Running ethanol in vehicles not specifically designed for ethanol (non flex-fuel capable, or not designed to run on 20% up to 85% ethanol) will cause faster than normal wear to occur. Ethanol is corrosive and it attacks certain types of metal, plastic, and rubber, degrading them. Vehicles running E10 or E15 (10-15% ethanol, 85-90% gasoline) wear out faster than pure gasoline. Valve train and fuel system components are the most affected items. The amount of damage that occurs varies and is based on the type of materials used to manufacture that vehicle, and how much ethanol is used over its lifetime. This is a fact, of which results of a scientific study was found, and can be read by following this link: https://crcao.org/reports/recentstudies2012/CM-136-09-1B%20Engine%20Durability/CRC%20CM-136-09-1B%20Final%20Report.pdf
Because ethanol has different energy content than gasoline, a different volume of it is required to maintain the same air/fuel ratio as an engine running gasoline. The more ethanol added to gas, the leaner the air/fuel ratio will become due to this fact. If the car running the E10, E15, or higher percentage ethanol content can’t compensate for this leaner air/fuel mixture, the combustion won’t be as complete. This isn’t as much a problem for newer cars, but older cars can’t compensate as easily. Non-computer controlled cars don’t compensate at all! Once the percentage of ethanol reaches 20% and goes higher, even modern cars made in the last couple years can’t compensate. As someone who has repaired many cars with drive-ability/check engine lamp concerns, I can tell you the gasoline companies haven’t perfected their method of maintaining the correct percentage of ethanol content in their gas, at least when it is at the gas station. Finding ethanol content higher than advertised levels labeled on the pump is not that uncommon, especially when purchased at bargain gas stations.

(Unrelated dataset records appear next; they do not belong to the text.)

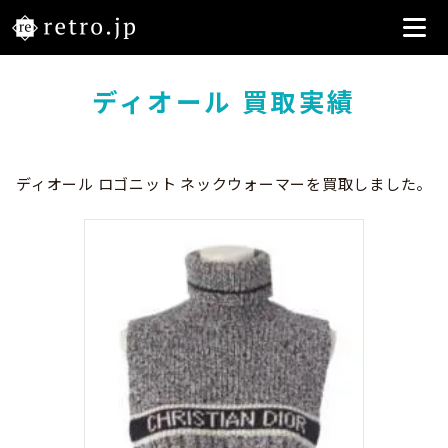
ディオール 買取実績
ディオール ロゴニット ネックウォーマーを買取しました。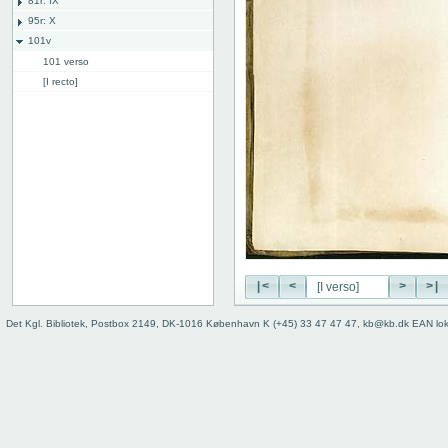
81r: IX
95r: X
101v
101 verso
[I recto]
[I verso]
[II recto]
[II verso]
Bind
|<
<
>
>|
Det Kgl. Bibliotek, Postbox 2149, DK-1016 København K (+45) 33 47 47 47, kb@kb.dk EAN lo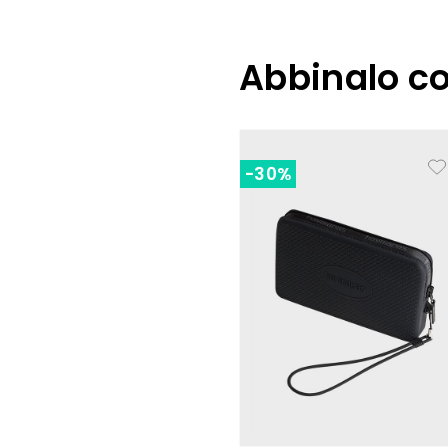
Abbinalo c
-30%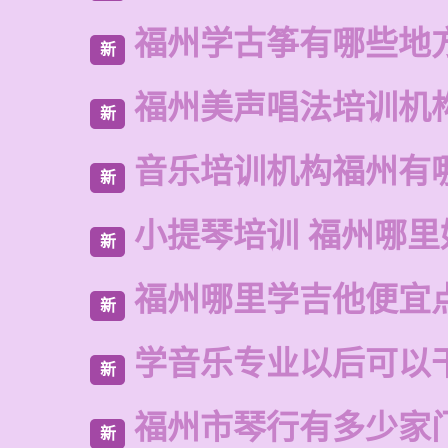
福州学古筝有哪些地
新
福州美声唱法培训机
新
音乐培训机构福州有
新
小提琴培训 福州哪里
新
福州哪里学吉他便宜
新
学音乐专业以后可以
新
福州市琴行有多少家
新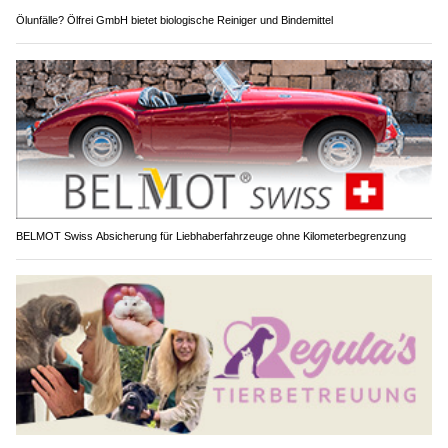
Ölunfälle? Ölfrei GmbH bietet biologische Reiniger und Bindemittel
BELMOT Swiss Absicherung für Liebhaberfahrzeuge ohne Kilometerbegrenzung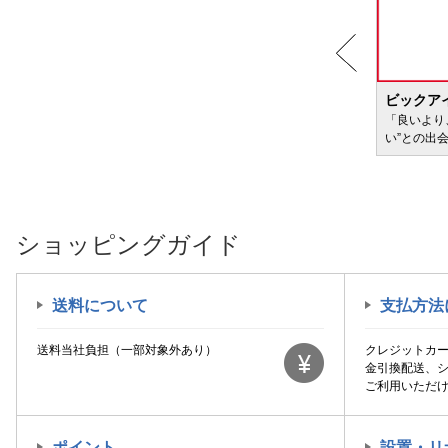
BIC WAVE
ビックア
サービ
「どきどき・わくわく」をさまざまなコンテン
「良いより
ツに載せてお届けします
い”との出
ショッピングガイド
送料について
支払方法
送料当社負担（一部対象外あり）
クレジットカ
金引換配送、
ご利用いただ
ポイント
設置・リ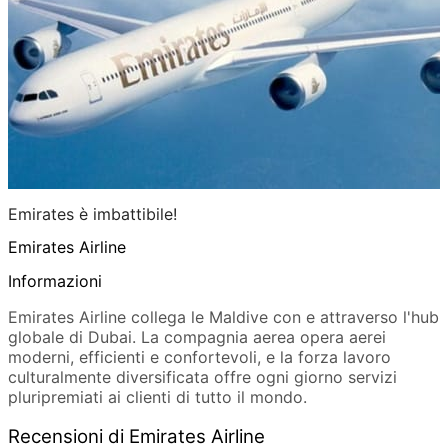
Emirates è imbattibile!
Emirates Airline
Informazioni
Emirates Airline collega le Maldive con e attraverso l'hub
globale di Dubai. La compagnia aerea opera aerei
moderni, efficienti e confortevoli, e la forza lavoro
culturalmente diversificata offre ogni giorno servizi
pluripremiati ai clienti di tutto il mondo.
Recensioni di Emirates Airline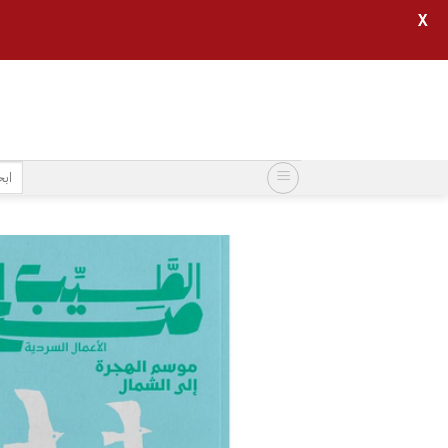
X
خطي
لمحتوى
البح
عن: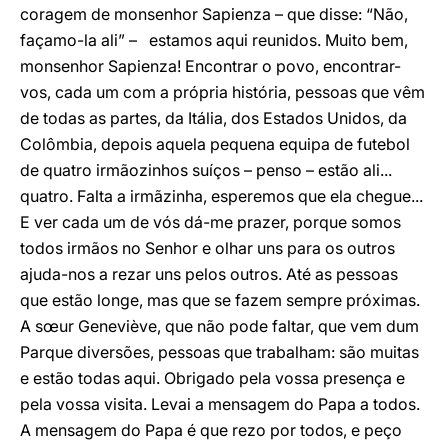
coragem de monsenhor Sapienza – que disse: “Não,
façamo-la ali” – estamos aqui reunidos. Muito bem,
monsenhor Sapienza! Encontrar o povo, encontrar-
vos, cada um com a própria história, pessoas que vêm
de todas as partes, da Itália, dos Estados Unidos, da
Colômbia, depois aquela pequena equipa de futebol
de quatro irmãozinhos suíços – penso – estão ali...
quatro. Falta a irmãzinha, esperemos que ela chegue...
E ver cada um de vós dá-me prazer, porque somos
todos irmãos no Senhor e olhar uns para os outros
ajuda-nos a rezar uns pelos outros. Até as pessoas
que estão longe, mas que se fazem sempre próximas.
A sœur Geneviève, que não pode faltar, que vem dum
Parque diversões, pessoas que trabalham: são muitas
e estão todas aqui. Obrigado pela vossa presença e
pela vossa visita. Levai a mensagem do Papa a todos.
A mensagem do Papa é que rezo por todos, e peço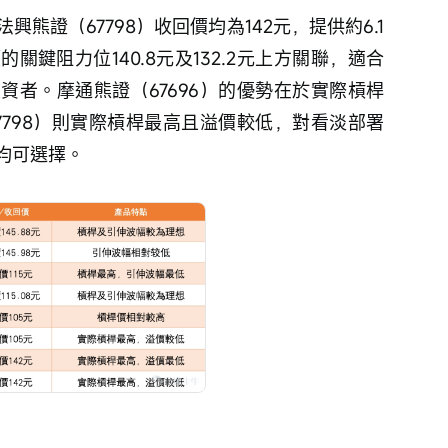
鍵阻力位140.8元及132.2元上方關聯，適合
資者。摩通熊證（67696）的優勢在於實際槓桿
7798）則實際槓桿最高且溢價較低，對看淡部署
均可選擇。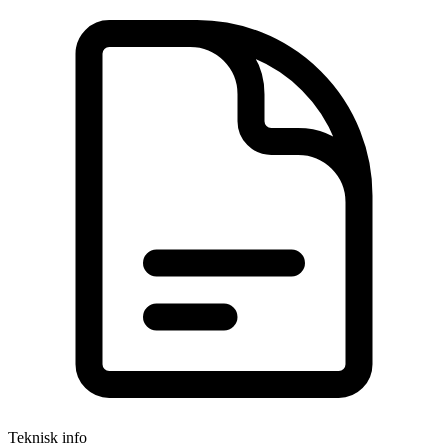
Teknisk info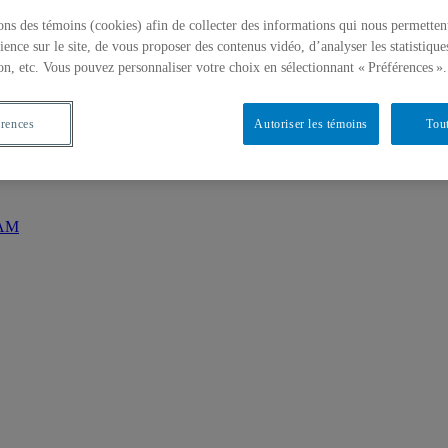
ons des témoins (cookies) afin de collecter des informations qui nous permetten
ience sur le site, de vous proposer des contenus vidéo, d’analyser les statistique
on, etc. Vous pouvez personnaliser votre choix en sélectionnant « Préférences ».
érences
Autoriser les témoins
Tout
 cas-témoins »
QAM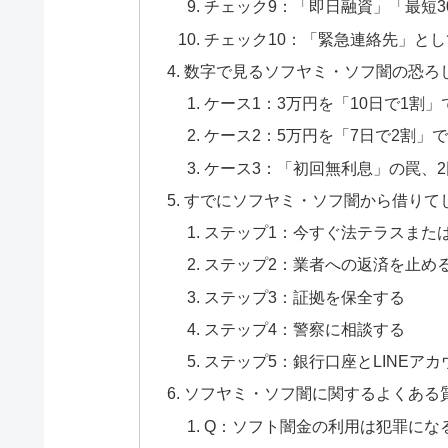
チェック9：「即日融資」「最短
チェック10：「緊急連絡先」と
数字で見るソフヤミ・ソフ闇の恐ろ
ケース1：3万円を「10日で1割
ケース2：5万円を「7日で2割」
ケース3：「初回無利息」の罠、
すでにソフヤミ・ソフ闇から借りて
ステップ1：今すぐ法テラスまた
ステップ2：業者への返済を止め
ステップ3：証拠を保全する
ステップ4：警察に相談する
ステップ5：銀行口座とLINEア
ソフヤミ・ソフ闇に関するよくある
Q：ソフト闇金の利用は犯罪にな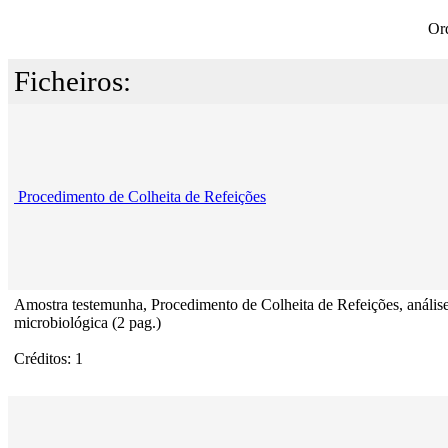
Or
Ficheiros:
Procedimento de Colheita de Refeições
Amostra testemunha, Procedimento de Colheita de Refeições, anális
microbiológica (2 pag.)
Créditos: 1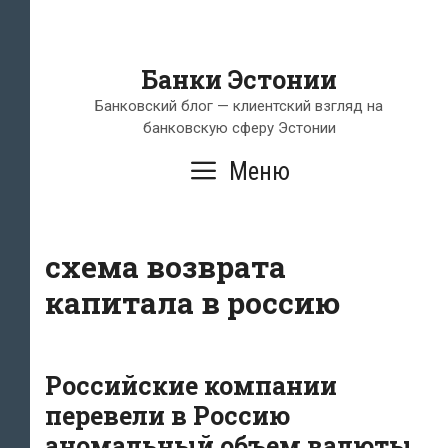
Банки Эстонии
Банковский блог — клиентский взгляд на
банковскую сферу Эстонии
Меню
схема возврата
капитала в россию
Российские компании
перевели в Россию
аномальный объем валюты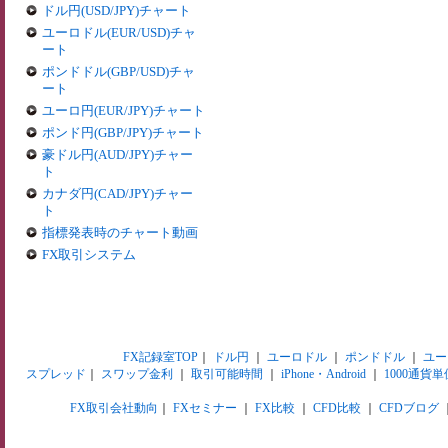
ドル円(USD/JPY)チャート
ユーロドル(EUR/USD)チャ
ート
ポンドドル(GBP/USD)チャ
ート
ユーロ円(EUR/JPY)チャート
ポンド円(GBP/JPY)チャート
豪ドル円(AUD/JPY)チャー
ト
カナダ円(CAD/JPY)チャー
ト
指標発表時のチャート動画
FX取引システム
FX記録室TOP
｜
ドル円
｜
ユーロドル
｜
ポンドドル
｜
ユー
スプレッド
｜
スワップ金利
｜
取引可能時間
｜
iPhone・Android
｜
1000通貨単
FX取引会社動向
｜
FXセミナー
｜
FX比較
｜
CFD比較
｜
CFDブログ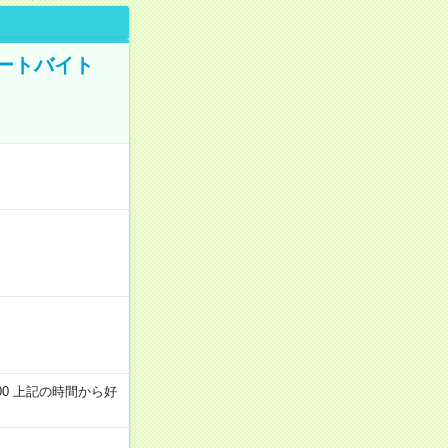
ートバイト
～22:00 上記の時間から好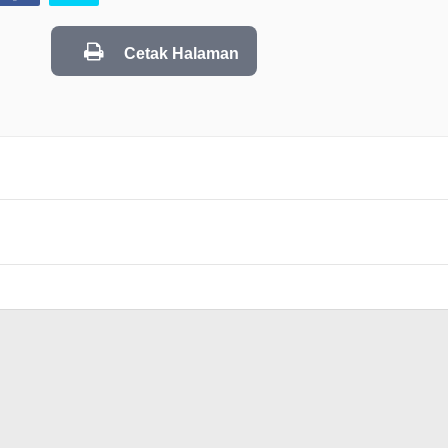
Cetak Halaman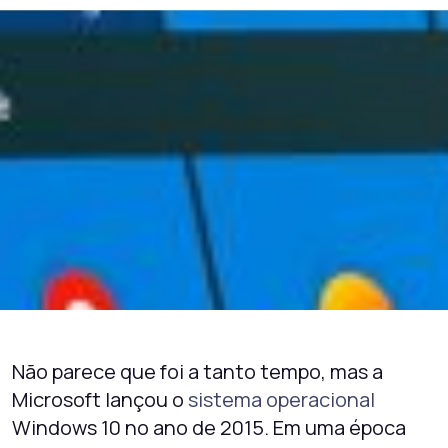
Não parece que foi a tanto tempo, mas a
Microsoft lançou o
sistema operacional
Windows 10 no ano de 2015. Em uma época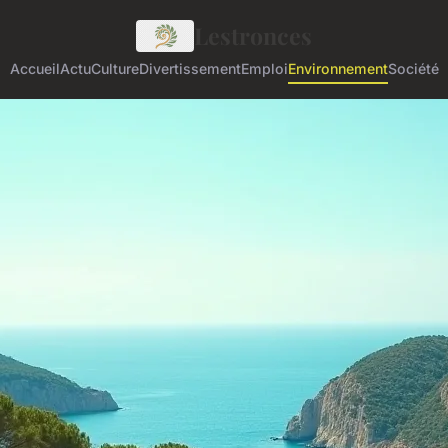
Lestronces
Accueil
Actu
Culture
Divertissement
Emploi
Environnement
Société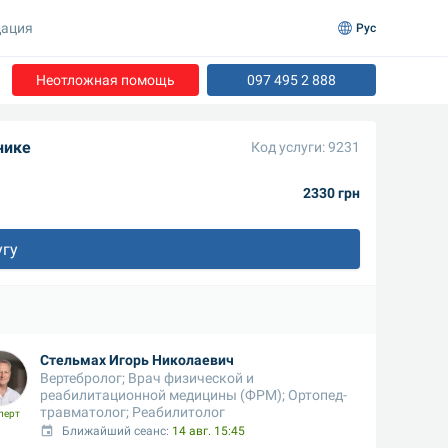
ация
Рус
Неотложная помощь
097 495 2 888
нике
Код услуги: 9231
2330 грн
угу
Стельмах Игорь Николаевич
Вертебролог; Врач физической и 
реабилитационной медицины (ФРМ); Ортопед-
травматолог; Реабилитолог
перт
Ближайший сеанс: 
14 авг. 15:45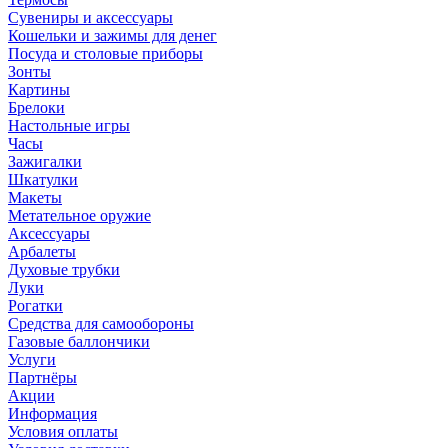
Сувениры и аксессуары
Кошельки и зажимы для денег
Посуда и столовые приборы
Зонты
Картины
Брелоки
Настольные игры
Часы
Зажигалки
Шкатулки
Макеты
Метательное оружие
Аксессуары
Арбалеты
Духовые трубки
Луки
Рогатки
Средства для самообороны
Газовые баллончики
Услуги
Партнёры
Акции
Информация
Условия оплаты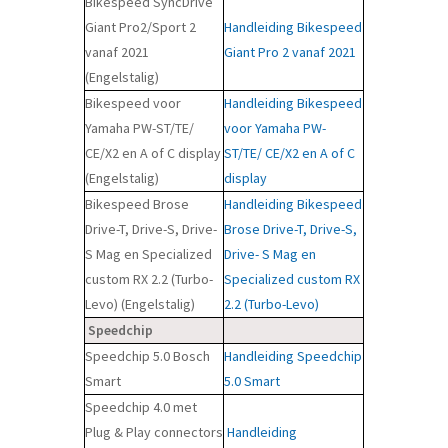
Bikespeed SyncDrive
Giant Pro2/Sport 2
Handleiding Bikespeed
vanaf 2021
Giant Pro 2 vanaf 2021
(Engelstalig)
Bikespeed voor
Handleiding Bikespeed
Yamaha PW-ST/TE/
voor Yamaha PW-
CE/X2 en A of C display
ST/TE/ CE/X2 en A of C
(Engelstalig)
display
Bikespeed Brose
Handleiding Bikespeed
Drive-T, Drive-S, Drive-
Brose Drive-T, Drive-S,
S Mag en Specialized
Drive- S Mag en
custom RX 2.2 (Turbo-
Specialized custom RX
Levo) (Engelstalig)
2.2 (Turbo-Levo)
Speedchip
Speedchip 5.0 Bosch
Handleiding Speedchip
Smart
5.0 Smart
Speedchip 4.0 met
Plug & Play connectors
Handleiding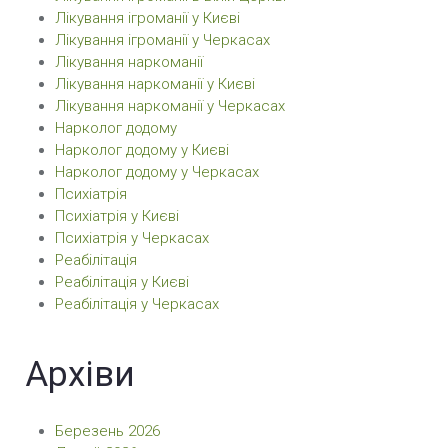
Лікування ігроманії у Києві
Лікування ігроманії у Черкасах
Лікування наркоманії
Лікування наркоманії у Києві
Лікування наркоманії у Черкасах
Нарколог додому
Нарколог додому у Києві
Нарколог додому у Черкасах
Психіатрія
Психіатрія у Києві
Психіатрія у Черкасах
Реабілітація
Реабілітація у Києві
Реабілітація у Черкасах
Архіви
Березень 2026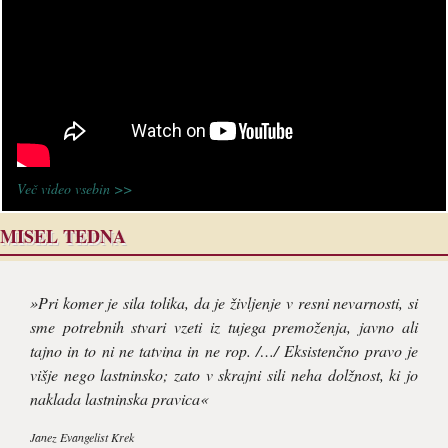
Več video vsebin >>
MISEL TEDNA
»Pri komer je sila tolika, da je življenje v resni nevarnosti, si
sme potrebnih stvari vzeti iz tujega premoženja, javno ali
tajno in to ni ne tatvina in ne rop. /…/ Eksistenčno pravo je
višje nego lastninsko; zato v skrajni sili neha dolžnost, ki jo
naklada lastninska pravica«
Janez Evangelist Krek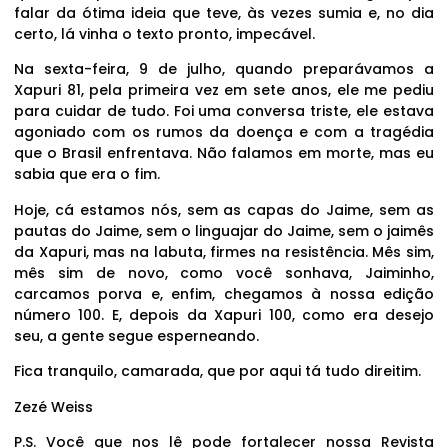
falar da ótima ideia que teve, às vezes sumia e, no dia
certo, lá vinha o texto pronto, impecável.
Na sexta-feira, 9 de julho, quando preparávamos a
Xapuri 81, pela primeira vez em sete anos, ele me pediu
para cuidar de tudo. Foi uma conversa triste, ele estava
agoniado com os rumos da doença e com a tragédia
que o Brasil enfrentava. Não falamos em morte, mas eu
sabia que era o fim.
Hoje, cá estamos nós, sem as capas do Jaime, sem as
pautas do Jaime, sem o linguajar do Jaime, sem o jaimês
da Xapuri, mas na labuta, firmes na resistência. Mês sim,
mês sim de novo, como você sonhava, Jaiminho,
carcamos porva e, enfim, chegamos à nossa edição
número 100. E, depois da Xapuri 100, como era desejo
seu, a gente segue esperneando.
Fica tranquilo, camarada, que por aqui tá tudo direitim.
Zezé Weiss
P.S. Você que nos lê pode fortalecer nossa Revista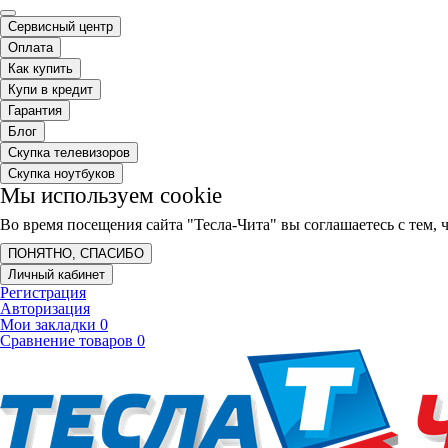
Сервисный центр
Оплата
Как купить
Купи в кредит
Гарантия
Блог
Скупка телевизоров
Скупка ноутбуков
Мы используем cookie
Во время посещения сайта "Тесла-Чита" вы соглашаетесь с тем
ПОНЯТНО, СПАСИБО
Личный кабинет
Регистрация
Авторизация
Мои закладки
0
Сравнение товаров
0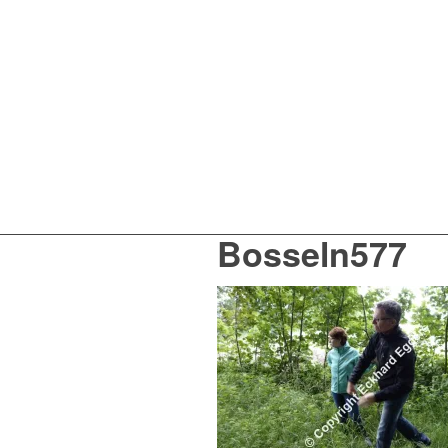
Bosseln577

To summarize, what we’ve established is you’re just wasting money at the gas pump buying higher octane gas than your car’s manufacturer recommends. Run regular in the family car and premium in the performance car! It’s also best to avoid ethanol in cars not advertised as “flex-fuel”, especially those older than 10 years. Vehicles that are not used for periods of 3 months or longer and vehicles 20 years old & older should especially avoid ethanol if at all possible. It’s my opinion, the powers that be are hoping these older cars will wear out, they’re use will diminish, and they will be replaced by newer cars that are being made to compensate better for ethanol content. That or they’re hoping we’ll all be driving electric cars sooner than later – I hope not!